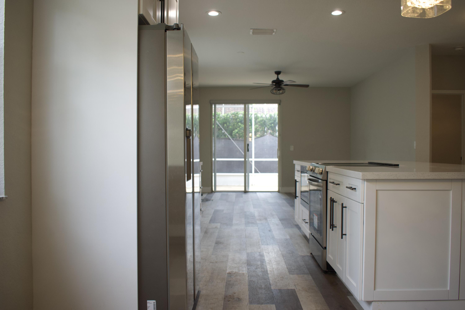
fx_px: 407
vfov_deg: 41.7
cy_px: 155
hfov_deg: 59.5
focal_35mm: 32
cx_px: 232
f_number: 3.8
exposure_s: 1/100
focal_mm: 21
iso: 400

---

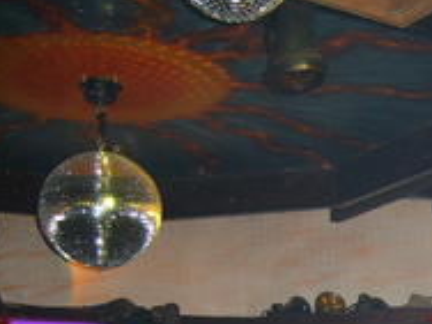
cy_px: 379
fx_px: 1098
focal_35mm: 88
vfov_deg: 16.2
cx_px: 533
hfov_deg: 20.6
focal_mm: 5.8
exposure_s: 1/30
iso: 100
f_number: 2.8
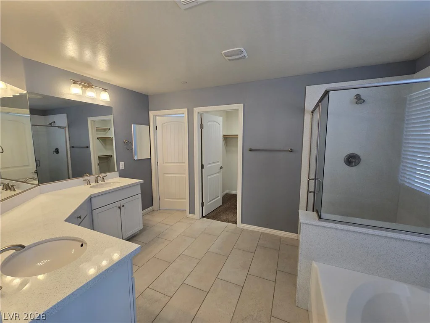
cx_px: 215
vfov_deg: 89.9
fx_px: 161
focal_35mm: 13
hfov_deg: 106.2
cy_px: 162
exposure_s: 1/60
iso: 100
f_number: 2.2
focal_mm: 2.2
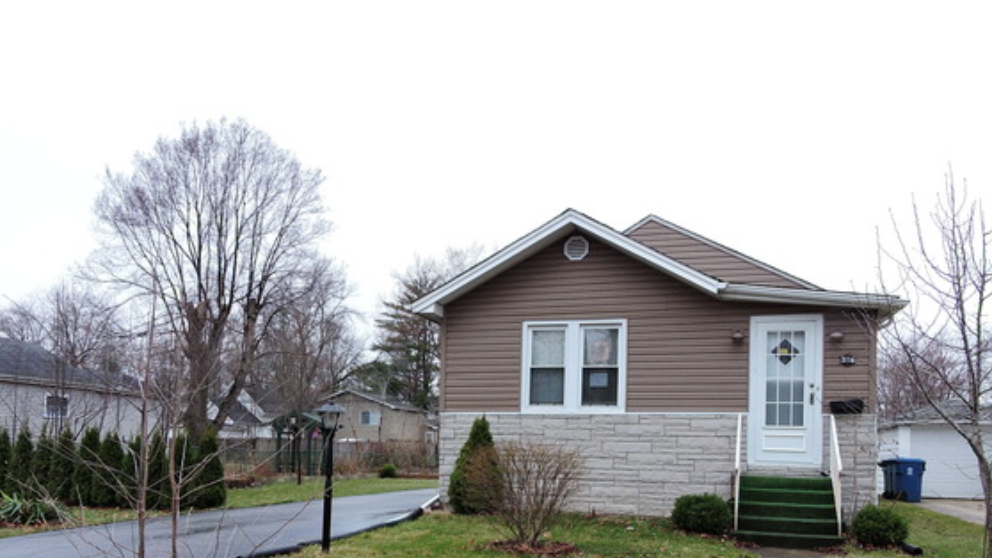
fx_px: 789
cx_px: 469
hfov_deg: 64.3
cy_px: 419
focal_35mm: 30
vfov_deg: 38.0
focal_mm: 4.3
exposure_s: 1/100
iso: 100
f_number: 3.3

--

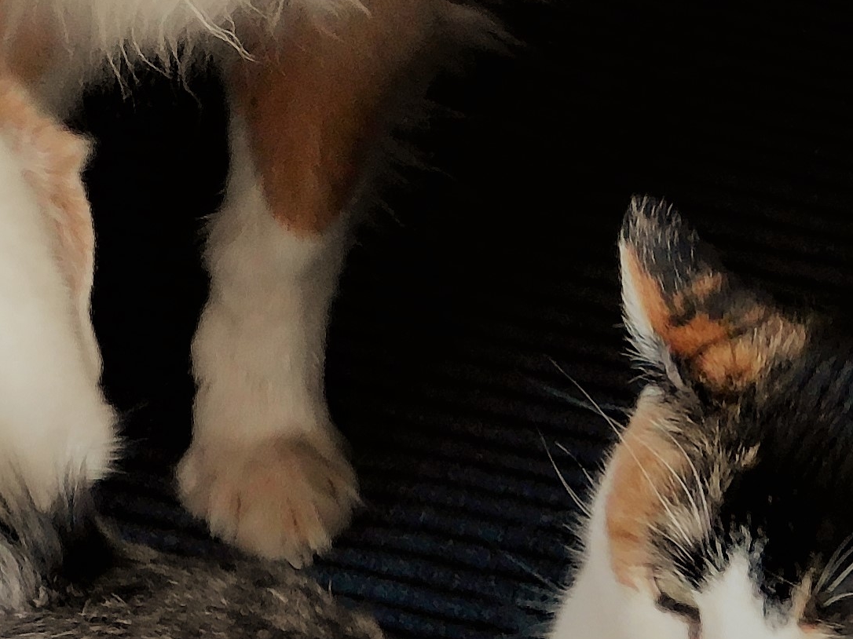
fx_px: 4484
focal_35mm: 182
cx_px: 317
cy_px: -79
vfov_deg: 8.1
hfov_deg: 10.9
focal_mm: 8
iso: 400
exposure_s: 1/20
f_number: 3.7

[ACTIVITY] Copy back the listing above exactly, but only from the line with "focal_35mm: 182" through the line with "f_number: 3.7", both ends included.

[SOLUTION FOR THIS EXERCISE]
focal_35mm: 182
cx_px: 317
cy_px: -79
vfov_deg: 8.1
hfov_deg: 10.9
focal_mm: 8
iso: 400
exposure_s: 1/20
f_number: 3.7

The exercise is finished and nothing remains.